First, i know that there are a lot of topic about thoose kind of questions, but i thought about a reducing approach that i did not found in the litterature and i wander if the following steps are OK or if i'm making a horrible mistake.
Suppose you want to solve for $x \in \mathbb{R}^n$ the following problem :
$$ \min \frac{1}{2}x' A x - b'x$$
Under the constraints that $Ex = f$ and $Gx \ge h$, where $E$ and $G$ are matrices with $n$ columns and given number of rows $m_E,m_G$ such that $m_E < n$.
My thought are in 3 steps :
1. Treating the equality constraints first
Since $Ex = f$, we can say that $x$ belongs to an affine subspace which is parralel to the linear subspace given by the kernel of $E$. In my particular problem, this linear subspace has a dimension, say $d_{ker(E)}$, smaller than $n$.
Furthermore, I do known a particular solution, say $\lambda$, to $Ex=f$, which gives me the full specification of this affine space :
$$Ex = f \iff x \in S = \{x = \lambda + \sum\limits_{i=1}^{d_{Ker(E)}} y_i e_i, y \in \mathbb{R}^{d_{Ker(E}}\}$$
If we denote by $(e_i)$ a basis of $Ker(E)$.
2. Injecting it into the problem
Then, solving for $y$ under only the inquality constraint the folloiwng problem will be quivalent :
$$ \min \frac{1}{2}(\lambda + \sum\limits_{i=1}^{d_{Ker(E)}} y_i e_i)'A(\lambda + \sum\limits_{i=1}^{d_{Ker(E)}} y_i e_i) - b'(\lambda + \sum\limits_{i=1}^{d_{Ker(E)}} y_i e_i)$$
Which can be simplified by taking out all terms without $y$ to :
$$ \min \sum\limits_{i=1}^{d_{Ker(E)}} \frac{1}{2}(y_i e_i)'A(y_i e_i) + \lambda'A(y_i e_i) + (y_i e_i)'A\lambda - b'y_i e_i$$
3. Back to $x$
Doing this simple process, we reduced the dimension of the problem, and we supressed all equality constraints. The inquality constraints are of course adapted accordingly, and the basis of $Ker(E)$ can be use to get back $x$ from $y$. My question is then 2 parts :
Easy question : Is this simplification correct ?
Harder one : Is it usefull to pre-treat the problem like that before using a QP solver ?
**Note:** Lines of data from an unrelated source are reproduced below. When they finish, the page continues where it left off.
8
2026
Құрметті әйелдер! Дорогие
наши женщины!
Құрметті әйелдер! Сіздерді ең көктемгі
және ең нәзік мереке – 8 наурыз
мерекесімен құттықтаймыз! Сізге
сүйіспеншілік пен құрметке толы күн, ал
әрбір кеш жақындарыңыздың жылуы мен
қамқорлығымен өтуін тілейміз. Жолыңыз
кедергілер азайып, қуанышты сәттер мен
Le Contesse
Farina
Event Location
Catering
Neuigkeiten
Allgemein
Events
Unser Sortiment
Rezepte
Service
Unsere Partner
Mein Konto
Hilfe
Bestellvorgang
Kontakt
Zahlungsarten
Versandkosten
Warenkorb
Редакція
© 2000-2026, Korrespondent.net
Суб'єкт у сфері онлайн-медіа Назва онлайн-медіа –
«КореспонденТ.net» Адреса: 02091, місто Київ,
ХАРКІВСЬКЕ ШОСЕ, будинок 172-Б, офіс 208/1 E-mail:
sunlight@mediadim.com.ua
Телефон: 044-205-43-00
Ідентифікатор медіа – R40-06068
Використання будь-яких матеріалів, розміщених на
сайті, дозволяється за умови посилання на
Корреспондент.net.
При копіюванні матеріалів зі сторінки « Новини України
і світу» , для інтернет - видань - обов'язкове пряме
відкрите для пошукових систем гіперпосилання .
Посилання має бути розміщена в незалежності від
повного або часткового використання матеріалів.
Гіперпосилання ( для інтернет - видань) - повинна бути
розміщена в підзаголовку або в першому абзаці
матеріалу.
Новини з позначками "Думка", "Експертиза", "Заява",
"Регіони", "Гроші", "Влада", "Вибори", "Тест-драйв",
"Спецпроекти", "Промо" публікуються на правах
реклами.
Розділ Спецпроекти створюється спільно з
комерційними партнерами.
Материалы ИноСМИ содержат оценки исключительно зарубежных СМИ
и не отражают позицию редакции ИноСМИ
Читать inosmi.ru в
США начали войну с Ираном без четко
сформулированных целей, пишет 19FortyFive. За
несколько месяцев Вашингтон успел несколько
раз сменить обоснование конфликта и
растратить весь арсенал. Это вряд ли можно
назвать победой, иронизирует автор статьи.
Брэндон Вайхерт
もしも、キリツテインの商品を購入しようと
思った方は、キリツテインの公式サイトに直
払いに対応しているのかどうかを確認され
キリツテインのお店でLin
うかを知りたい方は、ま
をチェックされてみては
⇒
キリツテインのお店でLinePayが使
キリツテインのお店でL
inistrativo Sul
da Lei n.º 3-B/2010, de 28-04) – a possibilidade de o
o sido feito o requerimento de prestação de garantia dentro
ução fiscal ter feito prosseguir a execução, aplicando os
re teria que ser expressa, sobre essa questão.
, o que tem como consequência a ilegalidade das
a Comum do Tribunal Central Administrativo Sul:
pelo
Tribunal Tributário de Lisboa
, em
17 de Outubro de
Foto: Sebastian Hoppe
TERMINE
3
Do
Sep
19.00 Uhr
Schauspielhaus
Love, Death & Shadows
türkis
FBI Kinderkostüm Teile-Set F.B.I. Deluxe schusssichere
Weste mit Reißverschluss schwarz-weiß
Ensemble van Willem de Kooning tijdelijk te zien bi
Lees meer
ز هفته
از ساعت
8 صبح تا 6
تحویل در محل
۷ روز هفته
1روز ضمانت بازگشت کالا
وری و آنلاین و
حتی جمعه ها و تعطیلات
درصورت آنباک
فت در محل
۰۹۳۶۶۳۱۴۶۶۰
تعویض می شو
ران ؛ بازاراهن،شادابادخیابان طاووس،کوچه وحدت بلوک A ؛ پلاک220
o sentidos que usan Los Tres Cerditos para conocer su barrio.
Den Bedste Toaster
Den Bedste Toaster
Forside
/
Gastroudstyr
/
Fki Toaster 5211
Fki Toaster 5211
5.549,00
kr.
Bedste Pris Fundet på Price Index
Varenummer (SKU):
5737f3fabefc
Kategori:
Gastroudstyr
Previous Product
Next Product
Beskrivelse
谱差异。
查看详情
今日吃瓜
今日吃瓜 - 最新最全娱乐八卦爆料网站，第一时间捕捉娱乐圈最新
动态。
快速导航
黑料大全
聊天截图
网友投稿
PS : I'm not shure about the tags i used.. Feel free to change them.
Looks correct, and sometimes you have to do this if the solver doesn't support equalities.
I would typically not recommend you to do it though if you have a solver which supports equalities. You possibly hide structure in the problem, convert a sparse problem to a dense problem, or introduce numerical issues. The solver knows best how to deal with the equalities.